(a good performance of a dynamo occurs when the displacement of the magnet is 2 to 3 m / S)
the law of induction does not fix an optimum, a priori, the higher the speed, and the more the coil has turns, the higher the tension, without limit,
http://fr.wikipedia.org/wiki/Induction_ ... C3%A9tique
but the dimensions and properties of the coils and magnets (surface, number of turns and resistance) set a minimum speed for a voltage.
We can have a very low speed, and a good tension, if the coils have a large number of turns and the output is set by the overall size of the coils and magnets.
The m / s is quite arbitrary.
The larger the coil, with all of its copper undergoing the variation of the magnetic field to its maximum, the higher the power obtained, thanks to the minimum possible coil resistance.
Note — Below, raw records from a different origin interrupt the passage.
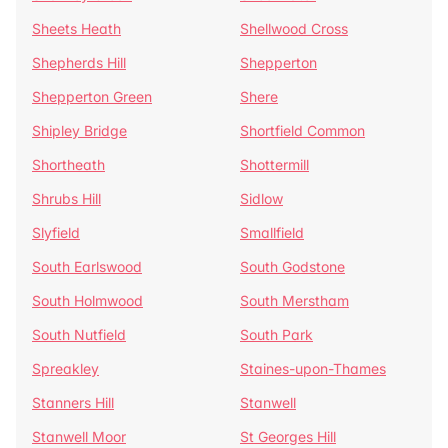
Sheets Heath
Shellwood Cross
Shepherds Hill
Shepperton
Shepperton Green
Shere
Shipley Bridge
Shortfield Common
Shortheath
Shottermill
Shrubs Hill
Sidlow
Slyfield
Smallfield
South Earlswood
South Godstone
South Holmwood
South Merstham
South Nutfield
South Park
Spreakley
Staines-upon-Thames
Stanners Hill
Stanwell
Stanwell Moor
St Georges Hill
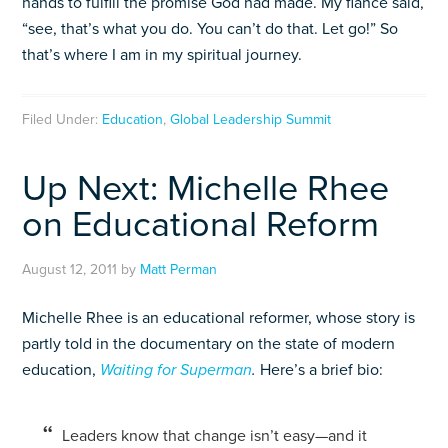
hands to fulfill the promise God had made. My fiance said,
“see, that’s what you do. You can’t do that. Let go!” So
that’s where I am in my spiritual journey.
Filed Under:
Education
,
Global Leadership Summit
Up Next: Michelle Rhee
on Educational Reform
August 12, 2011
by
Matt Perman
Michelle Rhee is an educational reformer, whose story is
partly told in the documentary on the state of modern
education,
Waiting for Superman
.
Here’s a brief bio:
Leaders know that change isn’t easy—and it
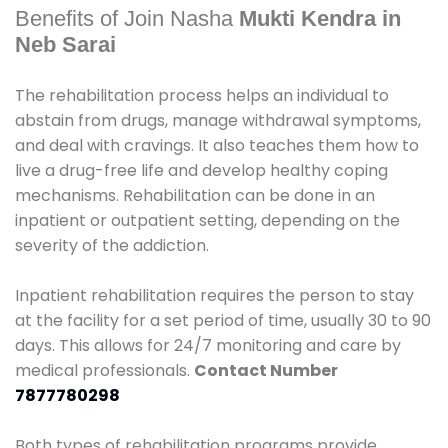
Benefits of Join Nasha
Mukti Kendra in
Neb Sarai
The rehabilitation process helps an individual to
abstain from drugs, manage withdrawal symptoms,
and deal with cravings. It also teaches them how to
live a drug-free life and develop healthy coping
mechanisms. Rehabilitation can be done in an
inpatient or outpatient setting, depending on the
severity of the addiction.
Inpatient rehabilitation requires the person to stay
at the facility for a set period of time, usually 30 to 90
days. This allows for 24/7 monitoring and care by
medical professionals.
Contact Number
7877780298
Both types of rehabilitation programs provide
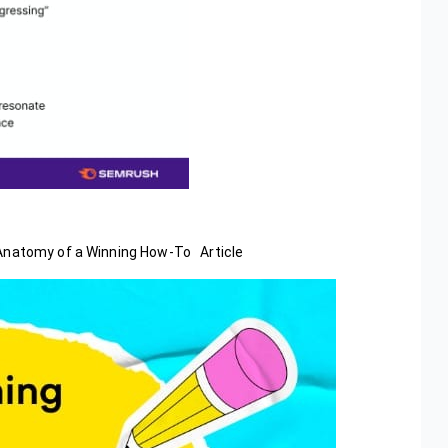
.Anatomy of a Winning How-To Article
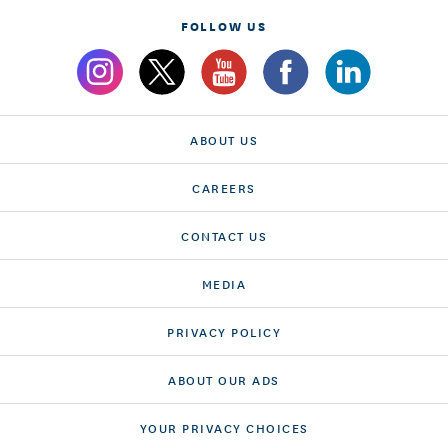
FOLLOW US
ABOUT US
CAREERS
CONTACT US
MEDIA
PRIVACY POLICY
ABOUT OUR ADS
YOUR PRIVACY CHOICES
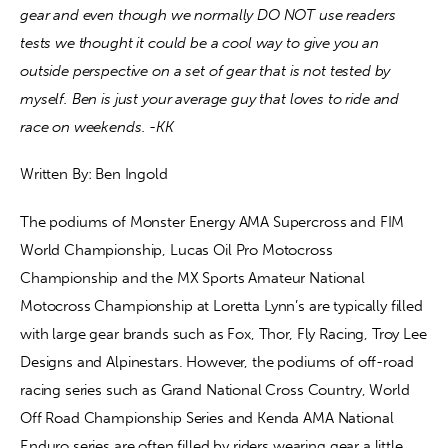
gear and even though we normally DO NOT use readers 
tests we thought it could be a cool way to give you an 
Contact
outside perspective on a set of gear that is not tested by 
myself. Ben is just your average guy that loves to ride and 
race on weekends. -KK
Written By: Ben Ingold
The podiums of Monster Energy AMA Supercross and FIM 
World Championship, Lucas Oil Pro Motocross 
Championship and the MX Sports Amateur National 
Motocross Championship at Loretta Lynn’s are typically filled 
with large gear brands such as Fox, Thor, Fly Racing, Troy Lee 
Designs and Alpinestars. However, the podiums of off-road 
racing series such as Grand National Cross Country, World 
Off Road Championship Series and Kenda AMA National 
Enduro series are often filled by riders wearing gear a little 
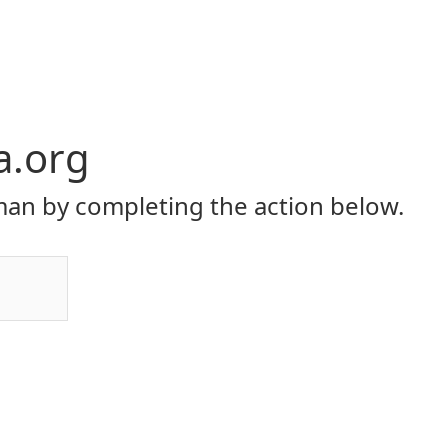
a.org
an by completing the action below.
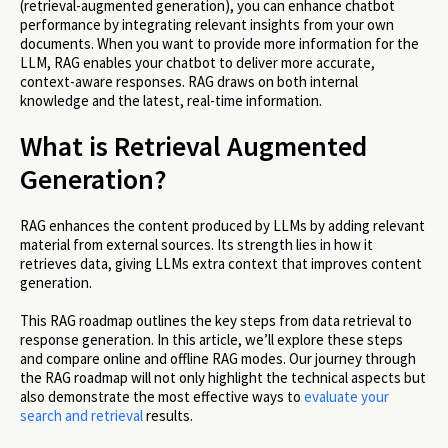
(retrieval-augmented generation), you can enhance chatbot
performance by integrating relevant insights from your own
documents. When you want to provide more information for the
LLM, RAG enables your chatbot to deliver more accurate,
context-aware responses. RAG draws on both internal
knowledge and the latest, real-time information.
What is Retrieval Augmented
Generation?
RAG enhances the content produced by LLMs by adding relevant
material from external sources. Its strength lies in how it
retrieves data, giving LLMs extra context that improves content
generation.
This RAG roadmap outlines the key steps from data retrieval to
response generation. In this article, we’ll explore these steps
and compare online and offline RAG modes. Our journey through
the RAG roadmap will not only highlight the technical aspects but
also demonstrate the most effective ways to
evaluate your
search and retrieval
results.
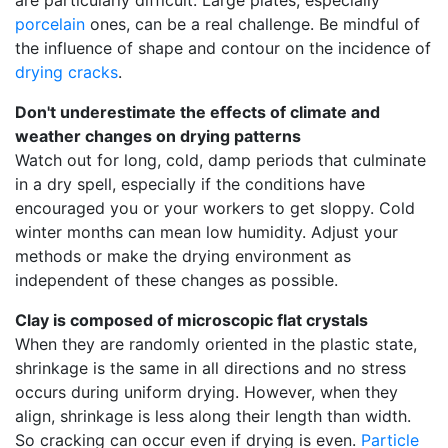
are particularly difficult. Large plates, especially
porcelain
ones, can be a real challenge. Be mindful of
the influence of shape and contour on the incidence of
drying cracks
.
Don't underestimate the effects of climate and
weather changes on drying patterns
Watch out for long, cold, damp periods that culminate
in a dry spell, especially if the conditions have
encouraged you or your workers to get sloppy. Cold
winter months can mean low humidity. Adjust your
methods or make the drying environment as
independent of these changes as possible.
Clay is composed of microscopic flat crystals
When they are randomly oriented in the plastic state,
shrinkage is the same in all directions and no stress
occurs during uniform drying. However, when they
align, shrinkage is less along their length than width.
So cracking can occur even if drying is even.
Particle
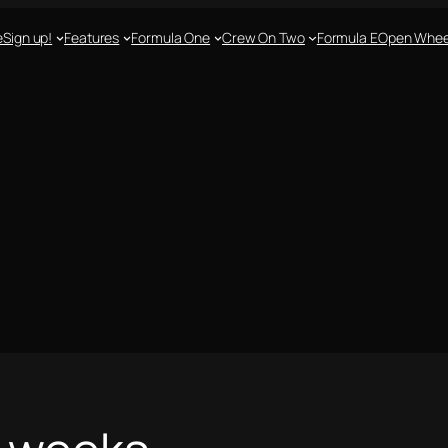
e
Sign up!
Features
Formula One
Crew On Two
Formula E
Open Whee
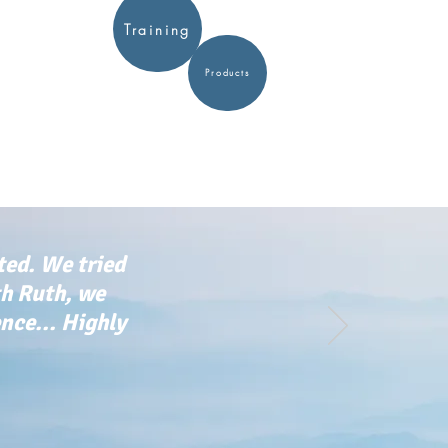
Training
Products
ted. We tried
th Ruth, we
ce... Highly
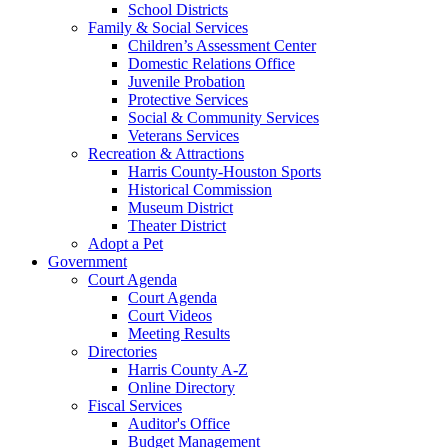
School Districts
Family & Social Services
Children’s Assessment Center
Domestic Relations Office
Juvenile Probation
Protective Services
Social & Community Services
Veterans Services
Recreation & Attractions
Harris County-Houston Sports
Historical Commission
Museum District
Theater District
Adopt a Pet
Government
Court Agenda
Court Agenda
Court Videos
Meeting Results
Directories
Harris County A-Z
Online Directory
Fiscal Services
Auditor's Office
Budget Management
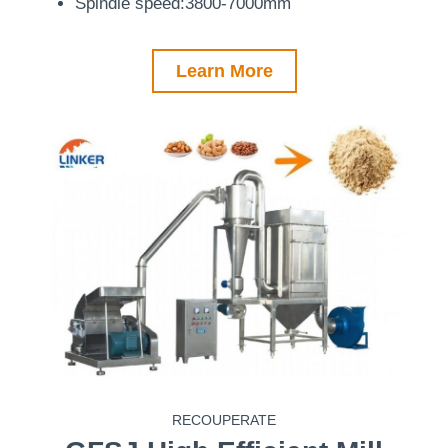
Spindle speed:3800-7000mm
Learn More
RECOUPERATE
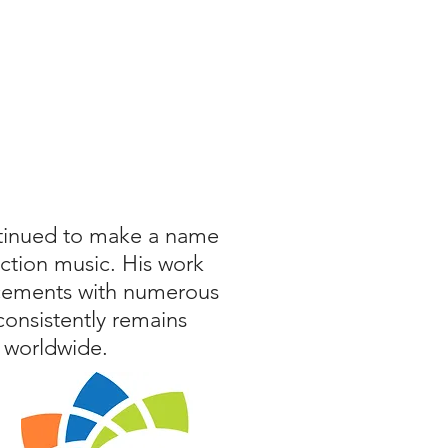
ntinued to make a name
ction music. His work
acements with numerous
consistently remains
 worldwide.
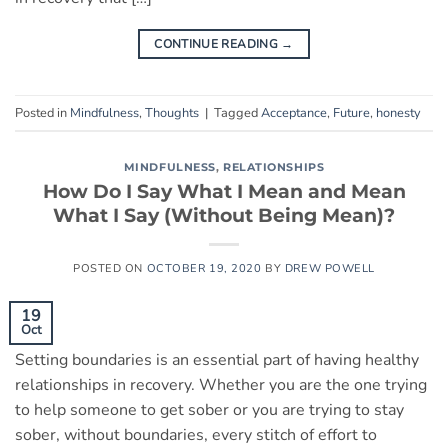
CONTINUE READING
→
Posted in
Mindfulness
,
Thoughts
|
Tagged
Acceptance
,
Future
,
honesty
MINDFULNESS
,
RELATIONSHIPS
How Do I Say What I Mean and Mean
What I Say (Without Being Mean)?
POSTED ON
OCTOBER 19, 2020
BY
DREW POWELL
19
Oct
Setting boundaries is an essential part of having healthy
relationships in recovery. Whether you are the one trying
to help someone to get sober or you are trying to stay
sober, without boundaries, every stitch of effort to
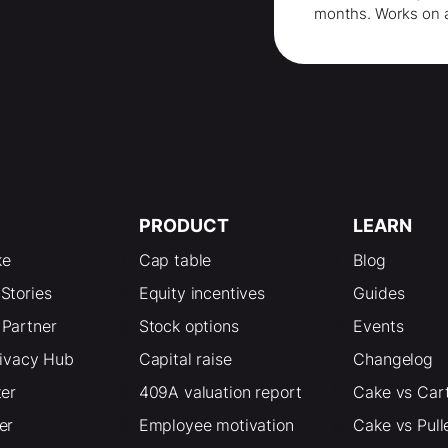
months
. Works on 
PRODUCT
LEARN
ke
Cap table
Blog
Stories
Equity incentives
Guides
Partner
Stock options
Events
rivacy Hub
Capital raise
Changelog
ter
409A valuation report
Cake vs Car
er
Employee motivation
Cake vs Pull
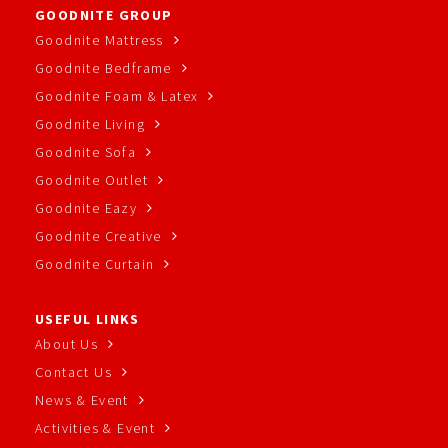
GOODNITE GROUP
Goodnite Mattress
Goodnite Bedframe
Goodnite Foam & Latex
Goodnite Living
Goodnite Sofa
Goodnite Outlet
Goodnite Eazy
Goodnite Creative
Goodnite Curtain
USEFUL LINKS
About Us
Contact Us
News & Event
Activities & Event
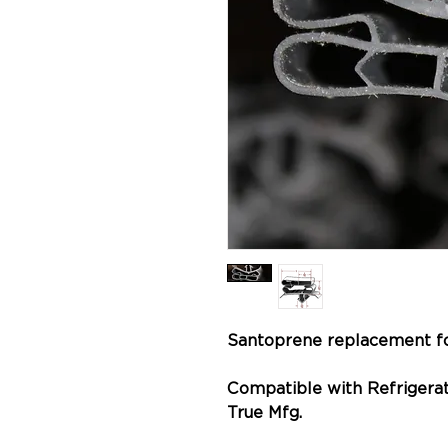
Santoprene replacement f
Compatible with Refrigerat
True Mfg.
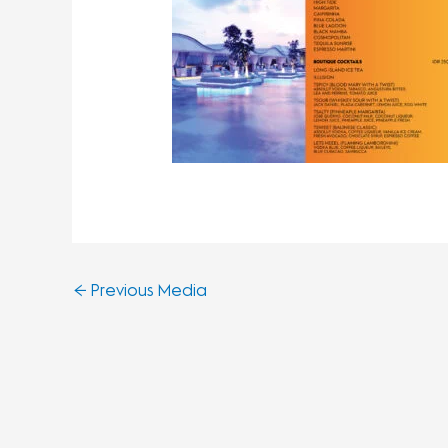
←
Previous Media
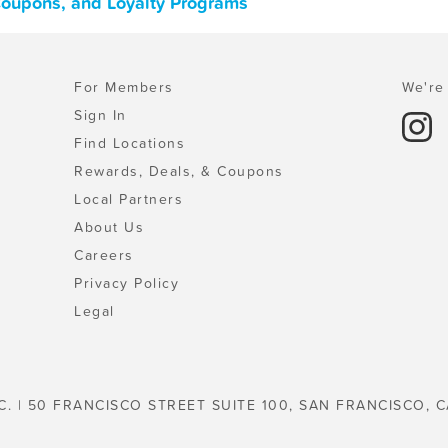
Coupons, and Loyalty Programs
For Members
We're 
Sign In
Find Locations
Rewards, Deals, & Coupons
Local Partners
About Us
Careers
Privacy Policy
Legal
C. | 50 FRANCISCO STREET SUITE 100, SAN FRANCISCO, C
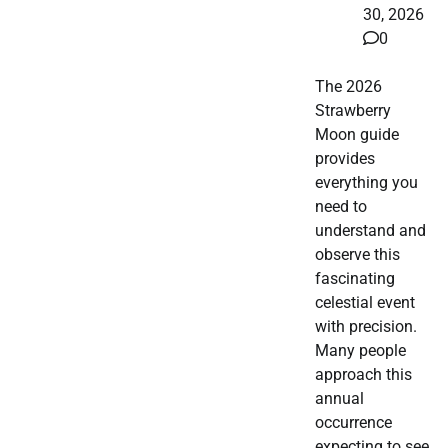
30, 2026
0
The 2026
Strawberry
Moon guide
provides
everything you
need to
understand and
observe this
fascinating
celestial event
with precision.
Many people
approach this
annual
occurrence
expecting to see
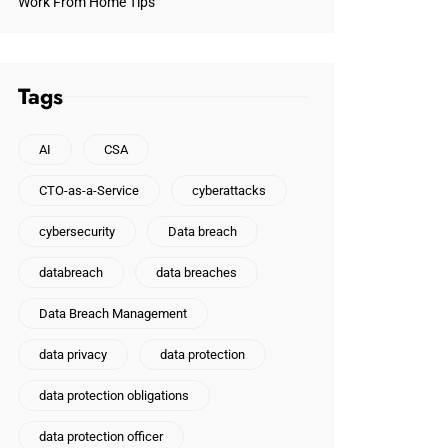
Work From Home Tips
Tags
AI
CSA
CTO-as-a-Service
cyberattacks
cybersecurity
Data breach
databreach
data breaches
Data Breach Management
data privacy
data protection
data protection obligations
data protection officer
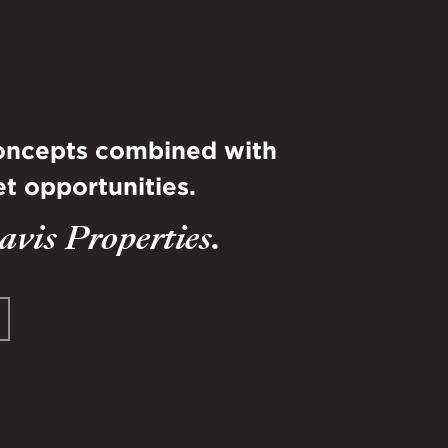
concepts combined with
t opportunities.
vis Properties.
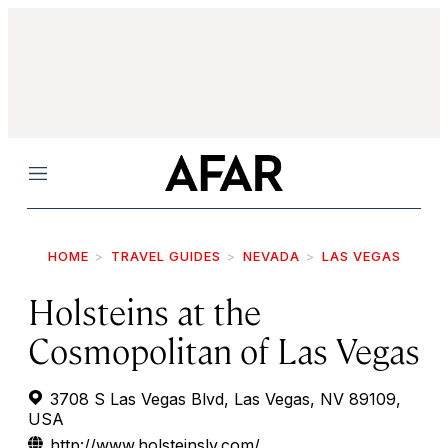
Menu
HOME
TRAVEL GUIDES
NEVADA
LAS VEGAS
Holsteins at the
Cosmopolitan of Las Vegas
3708 S Las Vegas Blvd, Las Vegas, NV 89109,
USA
http://www.holsteinslv.com/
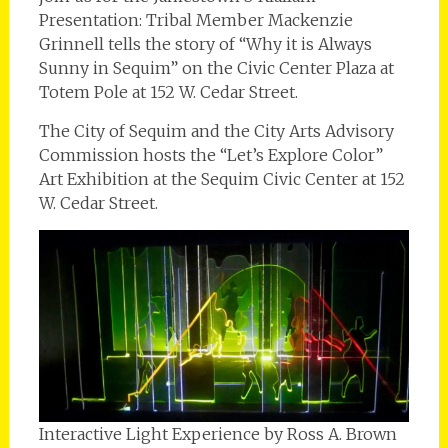
Presentation: Tribal Member Mackenzie
Grinnell tells the story of “Why it is Always
Sunny in Sequim” on the Civic Center Plaza at
Totem Pole at 152 W. Cedar Street.
The City of Sequim and the City Arts Advisory
Commission hosts the “Let’s Explore Color”
Art Exhibition at the Sequim Civic Center at 152
W. Cedar Street.
Interactive Light Experience by Ross A. Brown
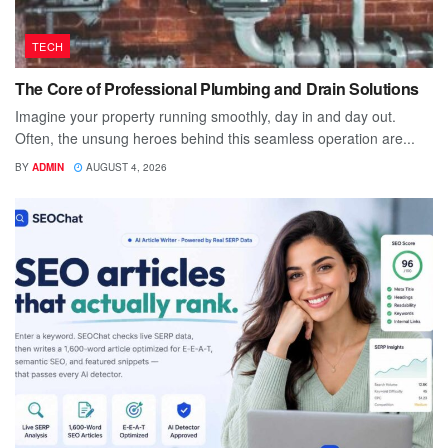
TECH
The Core of Professional Plumbing and Drain Solutions
Imagine your property running smoothly, day in and day out.
Often, the unsung heroes behind this seamless operation are...
BY
ADMIN
AUGUST 4, 2026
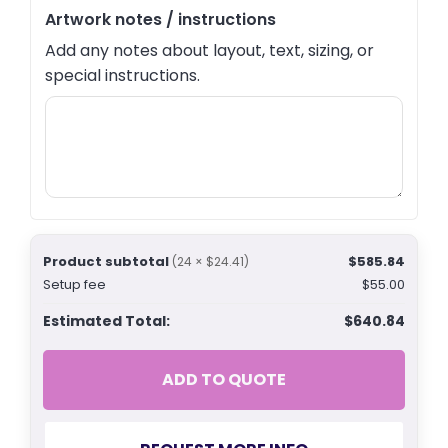
Artwork notes / instructions
Add any notes about layout, text, sizing, or
special instructions.
Product subtotal
$585.84
(24 × $24.41)
Setup fee
$55.00
Estimated Total:
$640.84
ADD TO QUOTE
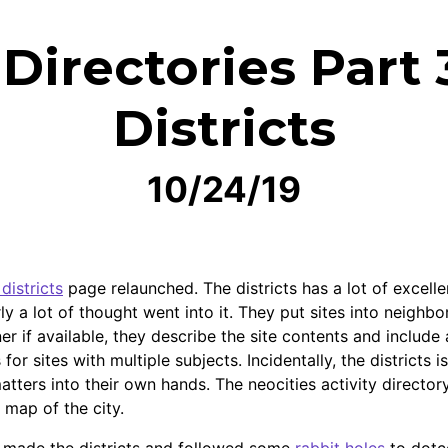
irectories Part 
Districts
10/24/19
districts
page relaunched. The districts has a lot of excellen
rly a lot of thought went into it. They put sites into neighb
r if available, they describe the site contents and include a
s for sites with multiple subjects. Incidentally, the districts
atters into their own hands. The neocities activity director
r map of the city.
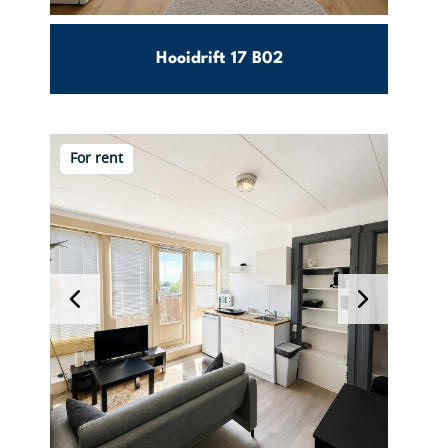
Hooidrift 17 B02
Nieuwe
130m2
3
For rent
Westen
€ 2600
Per month excl. g/w/e
View this object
This fixes the size of the coils roughly close to the size of the magnets roughly, to have the magnetic field at the maximum which decreases quickly away from the magnets (like the reverse of the cube of the distance to the magnet).
At low speed, the power obtained is very low.
To have a constant voltage at roughly empty, you need a constant speed, or else use a number of turns which decreases with speed, or move the coils of the magnets which rotate a little, with a yield which decreases in this case.
For example mounting the magnets on leaf springs which spread them a little with the centrifugal force of the coils can allow the tension to be roughly regulated, if the springs are properly adjusted.
But you need a very nice collection of powerful magnets and coils all around which increase the price !!
$ 6000 for 1000 to 2000KWh per year, useful on site without electricity, because otherwise not amortized over the life of the wind turbine currently.
We must be able to use fewer magnets on a smaller diameter than the periphery for a much lower price with a wheel like that of a bicycle with simple blades, of variable inclination with the distance to the axis.